* STUDY MATERIAL:
*-*-*

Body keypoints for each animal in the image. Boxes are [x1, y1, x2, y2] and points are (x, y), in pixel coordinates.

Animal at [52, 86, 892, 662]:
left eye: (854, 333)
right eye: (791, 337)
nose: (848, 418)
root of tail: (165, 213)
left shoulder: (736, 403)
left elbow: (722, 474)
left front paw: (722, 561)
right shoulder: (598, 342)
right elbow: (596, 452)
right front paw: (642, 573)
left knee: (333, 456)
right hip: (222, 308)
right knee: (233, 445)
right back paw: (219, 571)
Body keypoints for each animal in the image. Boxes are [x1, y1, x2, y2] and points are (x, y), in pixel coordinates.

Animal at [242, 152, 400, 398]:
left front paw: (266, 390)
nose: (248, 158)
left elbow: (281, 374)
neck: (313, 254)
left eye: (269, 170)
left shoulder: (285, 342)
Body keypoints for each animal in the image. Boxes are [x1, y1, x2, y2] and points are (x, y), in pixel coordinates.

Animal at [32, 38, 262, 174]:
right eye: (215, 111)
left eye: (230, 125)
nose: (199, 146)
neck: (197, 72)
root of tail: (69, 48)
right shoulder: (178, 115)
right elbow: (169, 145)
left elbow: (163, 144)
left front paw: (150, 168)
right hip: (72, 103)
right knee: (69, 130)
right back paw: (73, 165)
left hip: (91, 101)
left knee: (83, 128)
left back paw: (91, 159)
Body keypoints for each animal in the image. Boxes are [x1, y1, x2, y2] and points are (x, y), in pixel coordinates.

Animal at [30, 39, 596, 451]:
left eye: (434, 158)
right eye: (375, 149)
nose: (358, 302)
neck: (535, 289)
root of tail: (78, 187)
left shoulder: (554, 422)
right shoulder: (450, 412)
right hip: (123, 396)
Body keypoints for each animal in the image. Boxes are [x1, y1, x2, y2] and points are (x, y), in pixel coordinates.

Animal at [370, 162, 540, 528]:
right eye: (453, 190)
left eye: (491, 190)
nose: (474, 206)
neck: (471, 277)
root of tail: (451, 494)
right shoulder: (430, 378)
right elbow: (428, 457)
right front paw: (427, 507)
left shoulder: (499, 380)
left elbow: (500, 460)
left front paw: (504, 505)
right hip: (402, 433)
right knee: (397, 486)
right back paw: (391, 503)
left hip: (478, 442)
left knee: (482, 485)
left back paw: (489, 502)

*-*-*

Reply with the lines from the one that contains "right front paw: (427, 507)" through the last line of the material above, copied exactly and nothing else.

* SOLUTION FOR THIS EXERCISE:
right front paw: (427, 507)
left shoulder: (499, 380)
left elbow: (500, 460)
left front paw: (504, 505)
right hip: (402, 433)
right knee: (397, 486)
right back paw: (391, 503)
left hip: (478, 442)
left knee: (482, 485)
left back paw: (489, 502)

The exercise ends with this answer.